J’avais espéré vous rencontrer lors d’une table ronde organisée au Théâtre poème autour du livre de Frédéric Sojcher « Le manifeste du cinéaste »… et vous n’y étiez pas étant en montage de votre film avec Isabelle Huppert « Nue propriété ».
J’aurais aimé vous poser la question suivante : est-ce que pour vous aussi chaque film est un combat dont l’issue est toujours incertaine ?

Je préfère le mot lutte parce qu’il y a dans le mot combat une violence dont j’ai de moins en moins besoin.

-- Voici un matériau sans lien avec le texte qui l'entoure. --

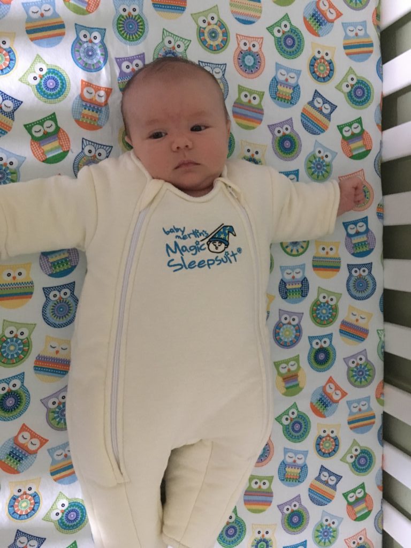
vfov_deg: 61.7
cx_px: 206
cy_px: 274
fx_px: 459
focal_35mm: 29
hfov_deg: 48.2
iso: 400
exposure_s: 1/15
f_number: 2.2
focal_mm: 4.15
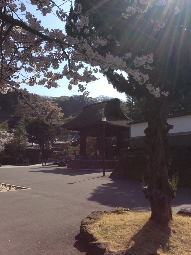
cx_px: 96
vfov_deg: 56.9
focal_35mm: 32
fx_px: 236
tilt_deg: +7.3
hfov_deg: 44.1
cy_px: 128
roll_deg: +0.2
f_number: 2.4
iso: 32
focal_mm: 3.3
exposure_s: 1/1634
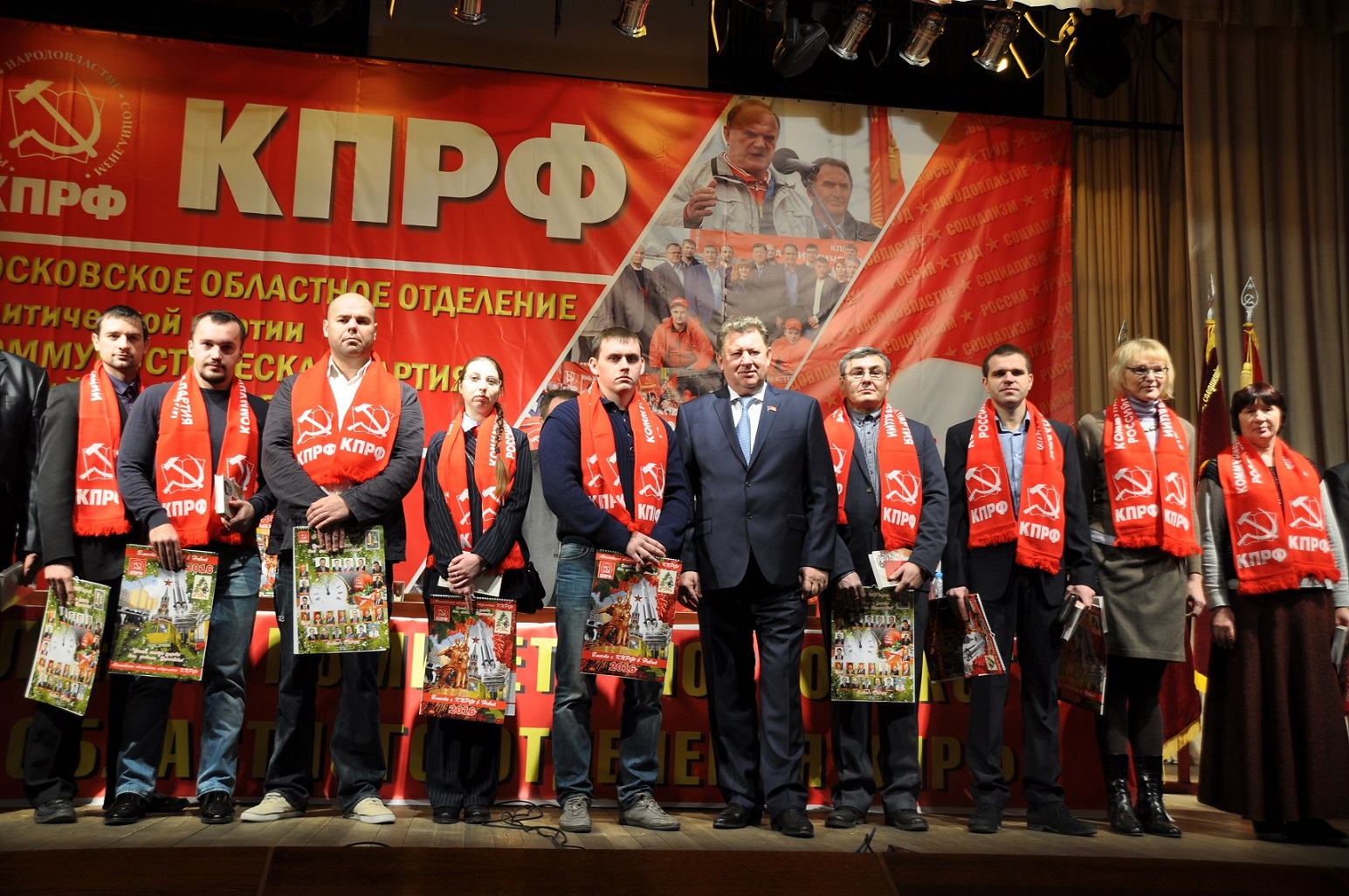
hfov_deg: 49.6
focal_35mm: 39
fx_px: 1460
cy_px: 448
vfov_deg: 34.1
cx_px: 674
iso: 250
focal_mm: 26
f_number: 5.6
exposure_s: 1/30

La confiance que j’ai en l’autre, au fil des films, est de plus en plus présente, il ne s’agit plus dès lors de combattre mais de chercher un sens.

Pourrait-on, comme définition de fin d’entretien, synthétiser votre pensée comme suit : le cinéaste est celui qui doit tout le temps susciter le désir chez les gens ?

Oui mais c’est aussi plus compliqué. Parce que les grands pervers sont aussi des « susciteurs » de désirs. Ils savent mettre le doigt sur le manque de l’autre. C’est le sujet de mon prochain film.

Ca nous donnera une occasion de nous revoir…

(*) « Nue-propriété » a reçu, après sa projection à la Mostra, une ovation et son cinéaste les félicitations de la présidente du Jury, Catherine Deneuve.
(**) alors qu’il a été reconnu par la critique et primé dans différents festivals.
(**) un coffret DVD regroupant « Tribu » « Folie Privée » et « Ça rend heureux » sortira bientôt.